Responsibility. Somehow, if there is even a wispy chance that a Loss or End came about as a result of our action or inaction, we cannot be still inside. We argue within ourselves, and as much as we want to reach a place where we can be calm, one side seems determined to not allow such peace. Of course there will always be people who can ignore emotional impulses, and I don't speak to them when I say this, but I feel that there are two ways our "uneasiness" manifests itself. The first, relocating the blame from us to another party, is common. If we get fired, we may blame the boss, the coworkers or even the institution. A death can have us blaming God or the ones closest to the deceased. A breakup can result in our blaming the significant other, bad mouthing them to reassure our own accuracy. We all see this often, even in ourselves, much like next way. Some of us over-blame ourselves, essentially digging a depressive pit for us to wallow. Were this another person doing it, it would be called emotional abuse because we force ourselves to live in guilt, when we very likely have done nothing wrong.

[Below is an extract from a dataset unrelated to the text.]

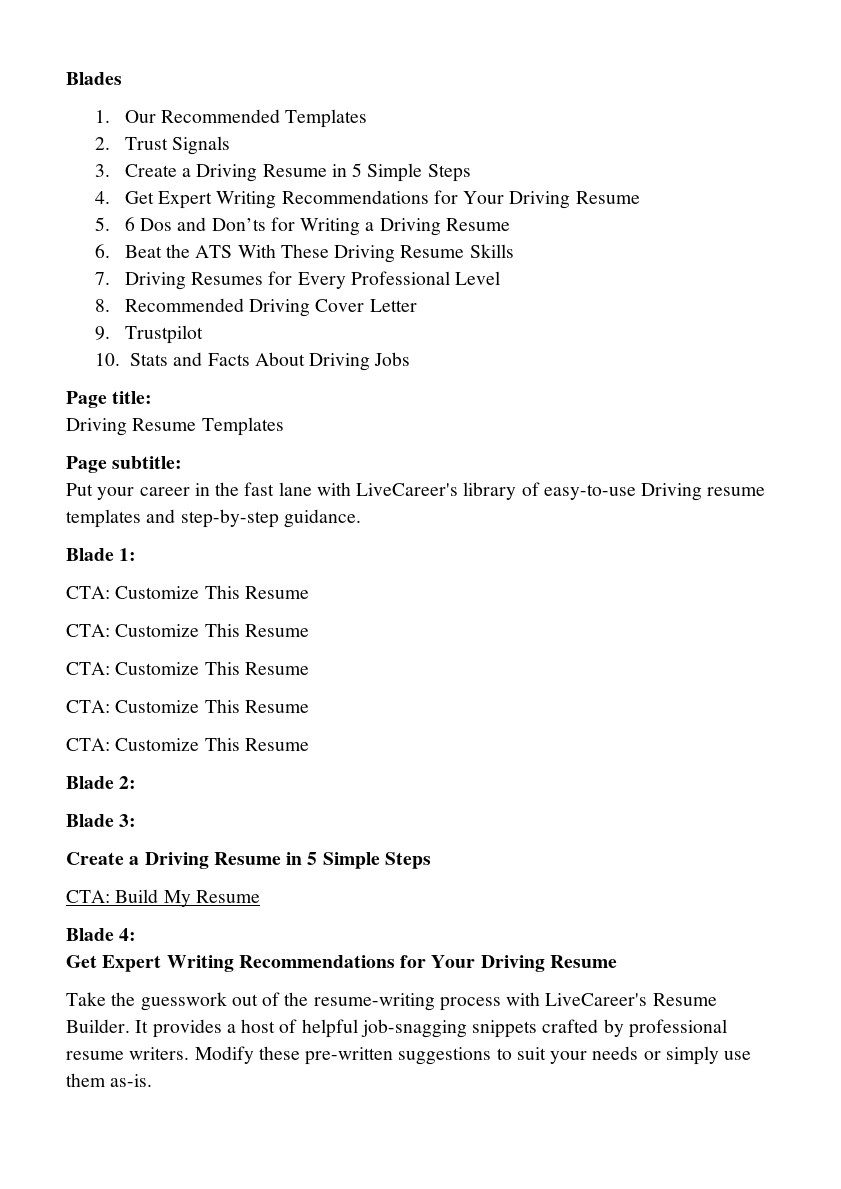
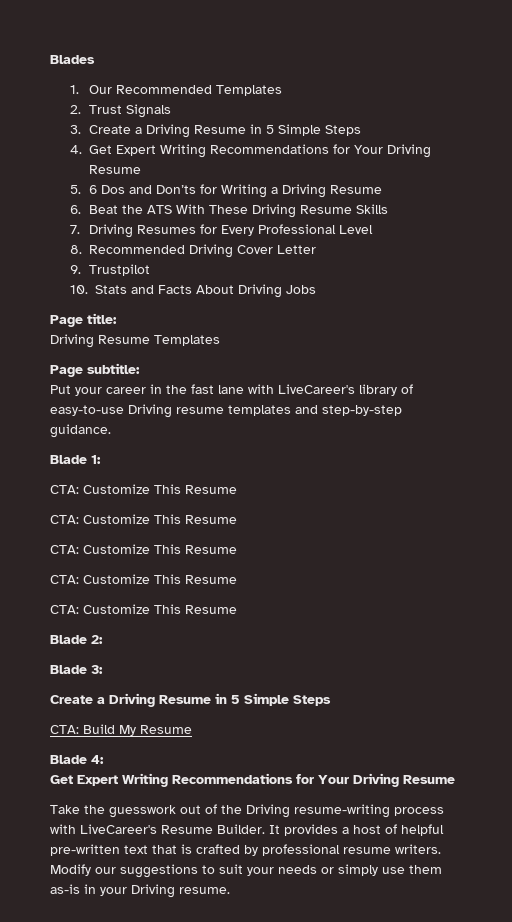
(309, 999) none -> [246,804,290,818] Driving
[360,1019,538,1038] job-snagging snippets -> [50,844,192,856] pre-written text that is
[258,1046,394,1065] these pre-written -> [95,867,116,874] our
[110,1074,153,1087] as-is. -> [50,884,230,898] as-is in your Driving resume.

If we lose a loved one, we regret any lack of closeness. If we lose a relationship, we search for any possible shortcoming on our part. If we lose a job, we cycle through our inadequacies to reason why we couldn't do the work. This way is quite the silent partner, but can assassinate a positive attitude just as effectively. Moving on to the other...
Control. Responsibility asks "am I at fault?" while control asks "what can I do?". I think sometimes we adopt a temporary Humanistic attitude, where we believe we are essentially the god of our universe, both responsible for negative circumstances and in the position of power to solve these circumstances. Bypassing the obvious flaw in thinking the world truly revolves around us, we are borderline insane to assume that we mortal beings can "fix" things beyond our physical ability. And even if something is in our control, how could we be so arrogant to think that what we find to be a solution is really a solution at all? We may be simplifying our own situation, yet complicating it for someone else. Surely, we should help if possible, but it should not be to feed our own emotional crave. Some pain is best felt - the best things to keep are worth hurting over if lost.
And now that I have written all this, I am as confused as ever.
So, this is the end of what I think on this subject, or at least what I can clearly communicate to you, reader. I have too many thoughts, and it is too late to continue. Excuse my jumbled display of literacy, and only critique my perspective, not my organization. This subject is too deep, and I have repelled into this cave past the lightPlease respond with your thoughts - I feel that a true solution is an arms length away, and it could be you that makes sense of this Picasso. I wish I could say what should be done, or how one should feel - I should think that it is relative to the situation. I suppose what makes us unique is which knots we tie to secure those loose ends.